The passion for equality is partly a passion for anonymity: to be one thread of the many which make up a tunic; one thread not distinguishable from the others. No one can then point us out, measure us against others and expose our inferiority.
The individual’s most vital need is to prove his worth, and this usually means an insatiable hunger for action. For it is only the few who can acquire a sense of worth by developing and employing their capacities and talents. The majority prove their worth by keeping busy.
Man staggers through life yapped at by his reason, pulled and shoved by his appetites, whispered to by fears, beckoned by hopes. Small wonder that what he craves most is self-forgetting.
The quality of ideas seems to play a minor role in mass movement leadership. What counts is the arrogant gesture, the complete disregard of the opinion of others, the singlehanded defiance of the world.
It is when power is wedded to chronic fear that it becomes formidable.
To dispose a soul to action we must upset its equilibrium.
In a time of drastic change, it is the learners who inherit the future.
The less justified a man is in claiming excellence for his own self, the more ready is he to claim all excellence for his nation, his religion, his race or his holy cause.
There is a guilty conscience behind every brazen word and act and behind every manifestation of self-righteousness.
It is loneliness that makes the loudest noise.

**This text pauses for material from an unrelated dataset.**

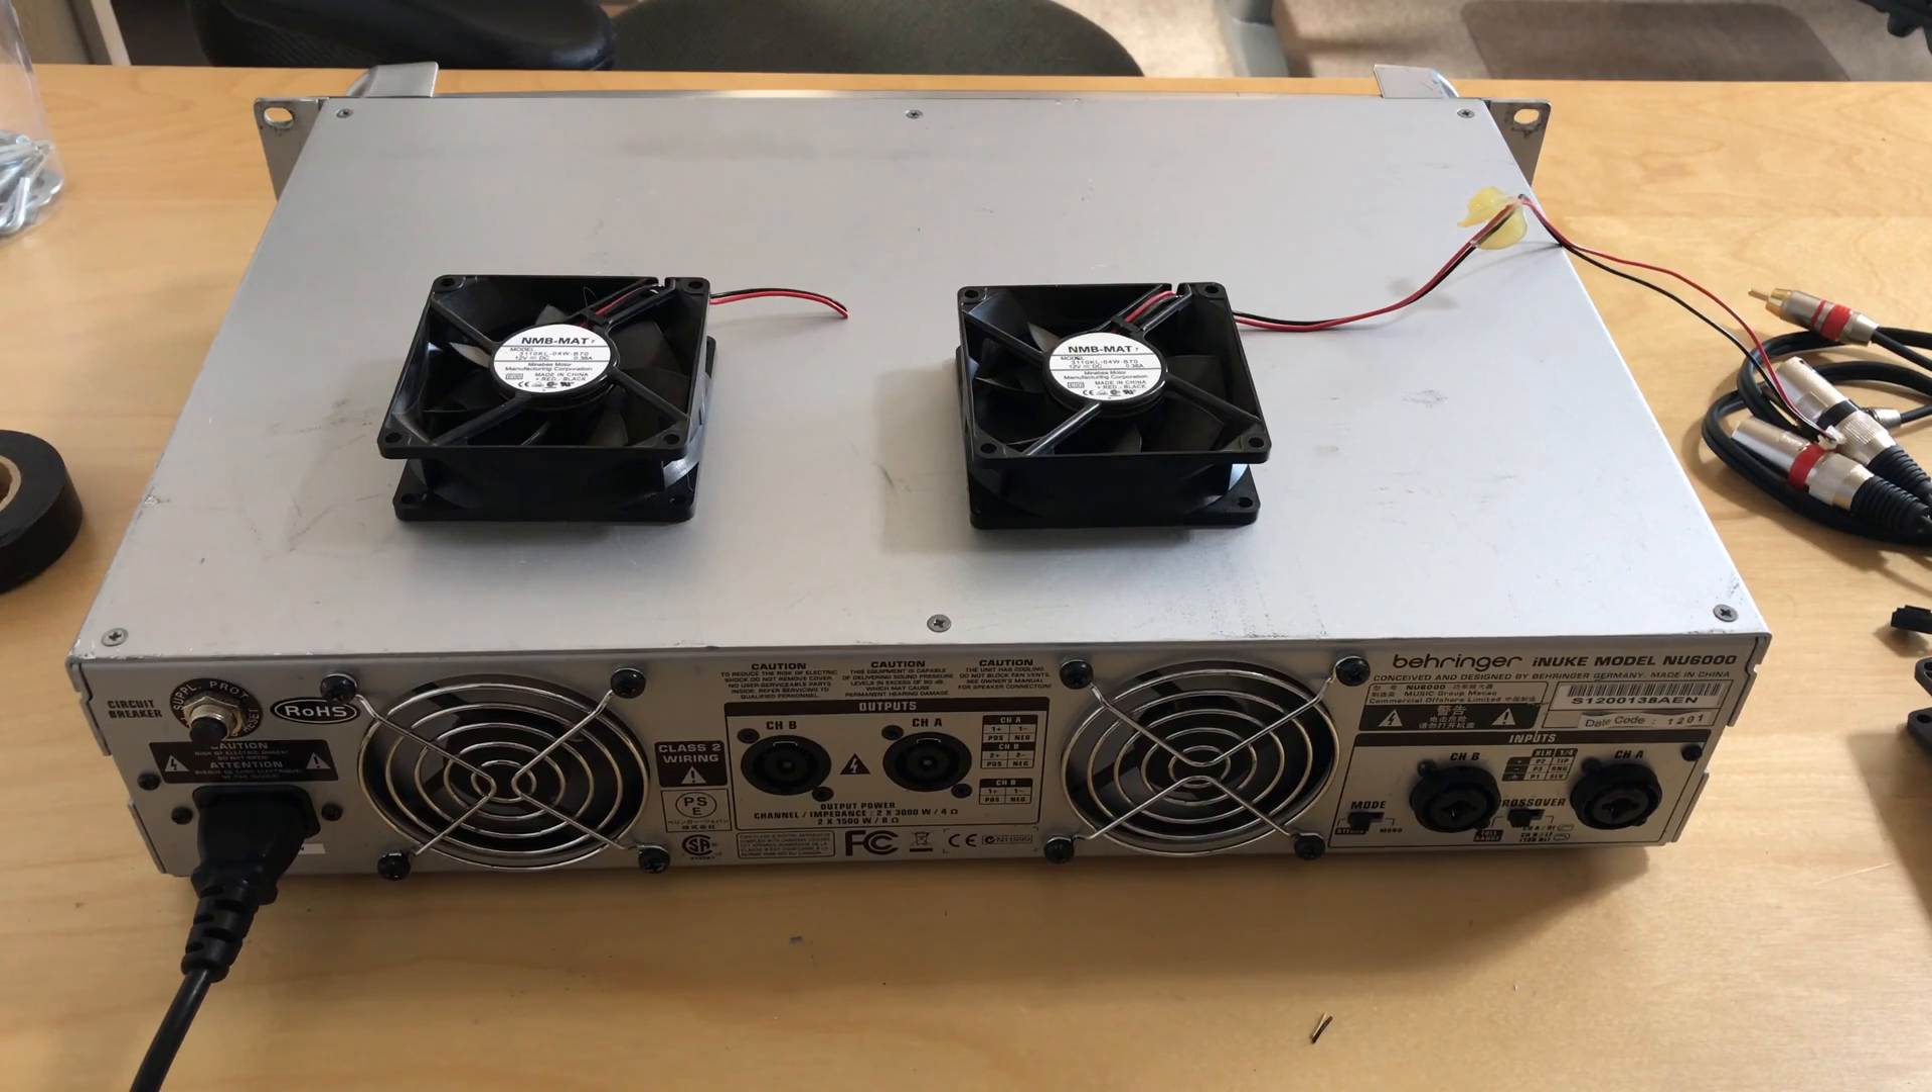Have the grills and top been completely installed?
Yes.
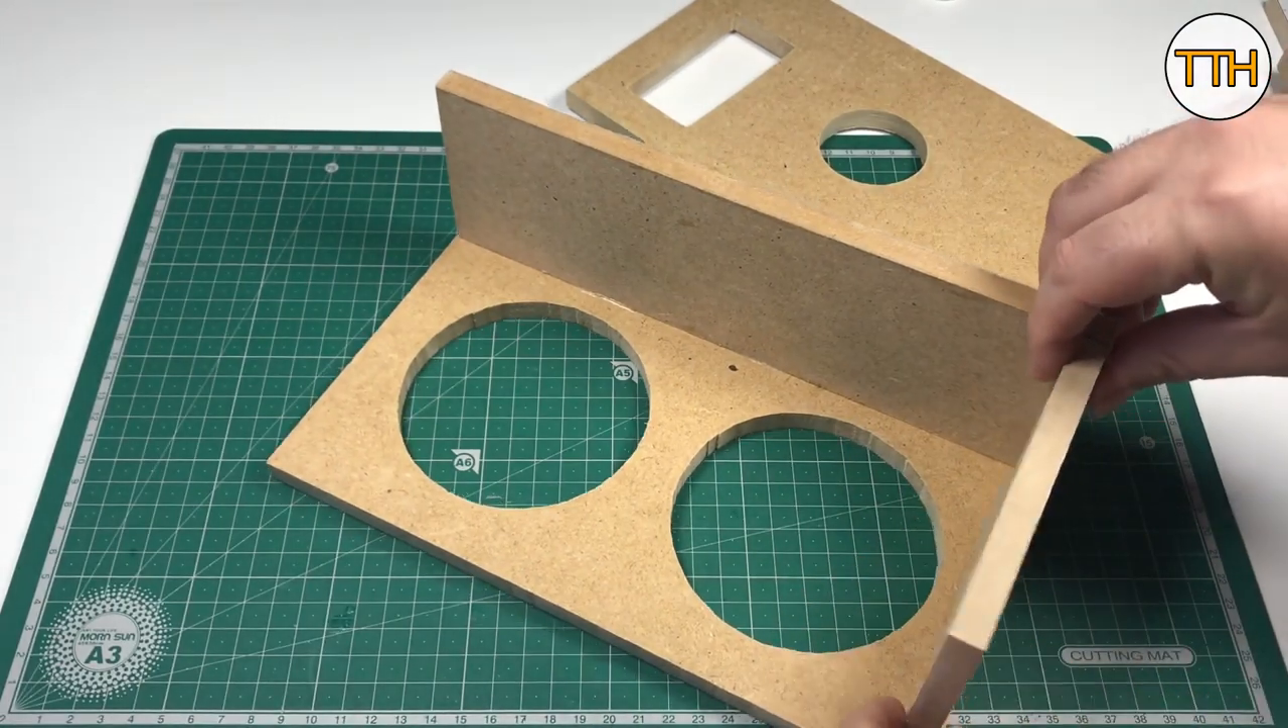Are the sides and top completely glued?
No.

This is true of men as of dogs.
Those who are in love with the present can be cruel and corrupt but not genuinely vicious. They cannot be methodically and consistently ruthless.
People in a hurry cannot think, cannot grow, nor can they decay. They are preserved in a state of perpetual puerility.
There is a tendency to judge a race, a nation or any distinct group by its leastworthy members.
The wisdom of others remains dull till it is writ over with our own blood. We are essentially apart from the world; it bursts into our consciousness only when it sinks its teeth and nails into us.
The main effect of a real revolution is perhaps that it sweeps away those who do not know how to wish, and brings to the front men with insatiable appetites for action, power and all that the world has to offer.
A doctrine insulates the devout not only against the realities around them but also against their own selves. The fanatical believer is not conscious of his envy, malice, pettiness and dishonesty. There is a wall of words between his consciousness and his real self.
A just society must strive with all its might to right wrongs even if righting wrongs is a highly perilous undertaking. But if it is to survive, a just society must be strong and resolute enough to deal swiftly and relentlessly with those who would mistake its good will for weakness.
The necessary has never been man’s top priority. The passionate pursuit of the nonessential and the extravagant is one of the chief traits of human uniqueness. Unlike other forms of life, man’s greatest exertions are made in the pursuit not of necessities but of superfluities.
Mass movements can rise and spread without belief in a God, but never without belief in a devil.
A low capacity for getting along with those near us often goes hand in hand with a high receptivity to the idea of the brotherhood of men.